What was it about that damned elusive smile of his that made the blood tingle beneath her skin? Amanda turned away to rest her cheek against the window and let the cool glass drain the heat from her face. ‘I’m glad you’re finding it special,’ she muttered. ‘I can think of other ways to describe being stuck out in the middle of nowhere, trapped in a wet car by slavering monsters and only a bottle of whisky for comfort!’
‘Come on, stop complaining,’ said Blair without heat. ‘Things could be worse.’
‘How?’
‘You could be outside with your monsters, for a start. You ought to be grateful that we’ve the car for shelter. At least you’ll be able to sleep.’
‘Sleep? Sleep?’ Amanda’s voice rose to an outraged squeak as exhaustion caught up with her. ‘How can I possibly sleep when I’m tired and I’m cold and I’m hungry and I wish I’d never come near bloody Scotland in the first place?’
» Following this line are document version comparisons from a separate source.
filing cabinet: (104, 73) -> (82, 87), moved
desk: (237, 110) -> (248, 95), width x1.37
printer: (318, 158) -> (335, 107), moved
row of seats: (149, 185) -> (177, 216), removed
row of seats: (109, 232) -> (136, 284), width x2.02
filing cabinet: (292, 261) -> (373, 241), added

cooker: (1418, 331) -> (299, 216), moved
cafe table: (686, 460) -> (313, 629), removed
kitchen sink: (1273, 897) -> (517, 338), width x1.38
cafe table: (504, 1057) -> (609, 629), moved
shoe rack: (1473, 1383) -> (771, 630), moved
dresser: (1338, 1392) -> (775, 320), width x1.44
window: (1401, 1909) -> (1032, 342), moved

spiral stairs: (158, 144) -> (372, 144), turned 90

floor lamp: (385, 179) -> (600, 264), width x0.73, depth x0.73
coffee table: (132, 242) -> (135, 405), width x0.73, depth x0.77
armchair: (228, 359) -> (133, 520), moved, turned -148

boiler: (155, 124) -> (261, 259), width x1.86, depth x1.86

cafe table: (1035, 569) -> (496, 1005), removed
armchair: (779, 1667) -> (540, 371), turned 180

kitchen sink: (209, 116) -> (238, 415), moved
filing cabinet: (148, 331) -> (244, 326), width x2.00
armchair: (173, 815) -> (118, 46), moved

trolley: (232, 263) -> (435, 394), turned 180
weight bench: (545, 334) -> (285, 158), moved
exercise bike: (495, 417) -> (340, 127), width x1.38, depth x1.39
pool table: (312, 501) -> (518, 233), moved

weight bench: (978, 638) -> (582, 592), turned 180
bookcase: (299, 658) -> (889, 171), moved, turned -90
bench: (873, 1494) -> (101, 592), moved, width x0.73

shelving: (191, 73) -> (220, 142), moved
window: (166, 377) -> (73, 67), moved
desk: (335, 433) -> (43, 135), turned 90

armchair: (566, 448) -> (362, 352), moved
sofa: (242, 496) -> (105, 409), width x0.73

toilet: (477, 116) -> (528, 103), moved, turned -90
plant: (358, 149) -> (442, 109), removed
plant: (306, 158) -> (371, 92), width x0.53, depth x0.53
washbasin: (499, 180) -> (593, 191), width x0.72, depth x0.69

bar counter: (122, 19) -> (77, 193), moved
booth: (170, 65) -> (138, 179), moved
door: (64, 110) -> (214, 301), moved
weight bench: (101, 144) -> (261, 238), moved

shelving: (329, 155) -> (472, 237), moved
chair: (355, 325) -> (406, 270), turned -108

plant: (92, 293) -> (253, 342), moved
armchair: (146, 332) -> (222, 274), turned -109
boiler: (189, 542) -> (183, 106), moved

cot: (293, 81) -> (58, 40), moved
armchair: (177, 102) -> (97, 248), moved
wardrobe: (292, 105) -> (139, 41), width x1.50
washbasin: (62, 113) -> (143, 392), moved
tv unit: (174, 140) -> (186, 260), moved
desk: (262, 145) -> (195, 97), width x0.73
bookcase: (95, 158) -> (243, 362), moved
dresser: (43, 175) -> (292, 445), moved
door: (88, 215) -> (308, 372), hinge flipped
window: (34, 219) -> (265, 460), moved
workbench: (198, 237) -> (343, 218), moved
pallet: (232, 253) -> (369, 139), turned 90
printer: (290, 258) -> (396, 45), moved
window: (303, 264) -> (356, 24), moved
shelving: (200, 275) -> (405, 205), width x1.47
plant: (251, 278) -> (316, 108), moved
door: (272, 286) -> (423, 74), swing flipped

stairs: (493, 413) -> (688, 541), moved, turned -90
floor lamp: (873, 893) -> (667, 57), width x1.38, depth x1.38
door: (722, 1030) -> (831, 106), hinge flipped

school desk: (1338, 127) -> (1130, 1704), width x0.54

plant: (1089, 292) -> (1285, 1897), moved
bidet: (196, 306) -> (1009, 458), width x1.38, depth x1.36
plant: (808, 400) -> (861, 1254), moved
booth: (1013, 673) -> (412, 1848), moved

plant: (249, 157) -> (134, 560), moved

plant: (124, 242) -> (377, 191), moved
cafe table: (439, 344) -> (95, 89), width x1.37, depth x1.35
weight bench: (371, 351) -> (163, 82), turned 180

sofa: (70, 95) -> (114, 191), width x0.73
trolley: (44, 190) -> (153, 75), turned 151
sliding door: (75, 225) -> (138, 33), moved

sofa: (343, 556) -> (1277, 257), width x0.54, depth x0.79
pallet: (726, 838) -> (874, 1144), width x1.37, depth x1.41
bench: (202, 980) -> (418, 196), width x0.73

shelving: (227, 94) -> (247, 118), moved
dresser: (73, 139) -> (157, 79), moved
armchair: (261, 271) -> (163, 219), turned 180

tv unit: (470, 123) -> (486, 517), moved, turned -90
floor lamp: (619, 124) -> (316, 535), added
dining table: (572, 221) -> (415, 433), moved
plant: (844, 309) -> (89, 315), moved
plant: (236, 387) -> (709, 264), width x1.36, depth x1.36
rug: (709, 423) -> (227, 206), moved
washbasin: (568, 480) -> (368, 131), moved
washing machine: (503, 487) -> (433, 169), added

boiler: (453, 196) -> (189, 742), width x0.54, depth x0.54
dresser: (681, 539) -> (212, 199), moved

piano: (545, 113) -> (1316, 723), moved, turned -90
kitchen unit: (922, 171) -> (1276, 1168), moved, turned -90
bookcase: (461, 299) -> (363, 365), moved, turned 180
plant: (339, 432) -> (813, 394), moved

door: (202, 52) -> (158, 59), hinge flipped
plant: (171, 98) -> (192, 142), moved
Blair was unmoved by her outburst. ‘Have another drink,’ was all he said, and he handed her the bottle. Amanda was ready for the fiery impact of the whisky this time and took a more cautious slug. ‘I’ve even got some biscuits,’ he added, producing a packet out of the bag by his feet. ‘So that will cross hunger off your list of miseries.’ He npped open the packet and passed it over to Amanda.
‘A ginger-nut wasn’t quite what I had in mind,’ she sighed, taking three anyway. She bit into one glumly. ‘I was thinking of something warm and tasty, preferably smothered in cheese, accompanied by a bottle of wine and followed by a nice, fattening pudding. Sticky toffee pudding,’ she decided after a moment’s thought. Munching on the biscuit, she lapsed into silence and stared disconsolately out at the rain which was still being hurled out of the darkness by a frustrated gale.
Blair regarded her with a sort of exasperated amusement for a moment and then reached up to click off the overhead light. ‘We may as well save the battery until we need it,’ he said as the darkness blotted out everything. Amanda couldn’t even see her ginger-nut.
‘You’re not a very typical nanny, are you?’ His voice came out of the blackness, deep and strong and infinitely reassuring.
‘What do you mean?’ said Amanda cautiously.
‘I always imagine nannies to be calm, practical people, used to coping when things go wrong.’
‘I’m coping!’ she ruffled up instantly.
‘Not without making a fuss,’ Blair pointed out astringently. ‘What would you be like if this was a crisis?’
‘What do you mean, if? This is a crisis!’
‘You’ve just proved my point for me,’ he said, sounding resigned. ‘You’ve got to spend a few uncomfortable hours in the car. It’s perfectly safe, you’ve got dry clothes, something to drink, something to eat and me to look after you in the unlikely event that anything did happen, but, for you, that’s a crisis! What would you do if something really bad happened to you?’
‘Right at this moment, I can’t think of anything worse than being stuck here with you,’ said Amanda sourly, and deliberately drank some more of his precious whisky.
Blair ignored that. ‘I just hope that you’re a little less...extravagant when it comes to dealing with children,’ he said disapprovingly. ‘Judging by what the agency told me, I can only assume that you undergo some sort of personality change when actually faced with a child!’
In the darkness, Amanda put up her chin defiantly. ‘Well, we’ll see, won’t we?’
‘Yes,’ said Blair. He was no more than a black blur against more blackness but Amanda could feel that uncomfortably acute gaze resting on her. She just hoped he couldn’t see in the dark, or her expression would surely give her away! ‘We’ll see.’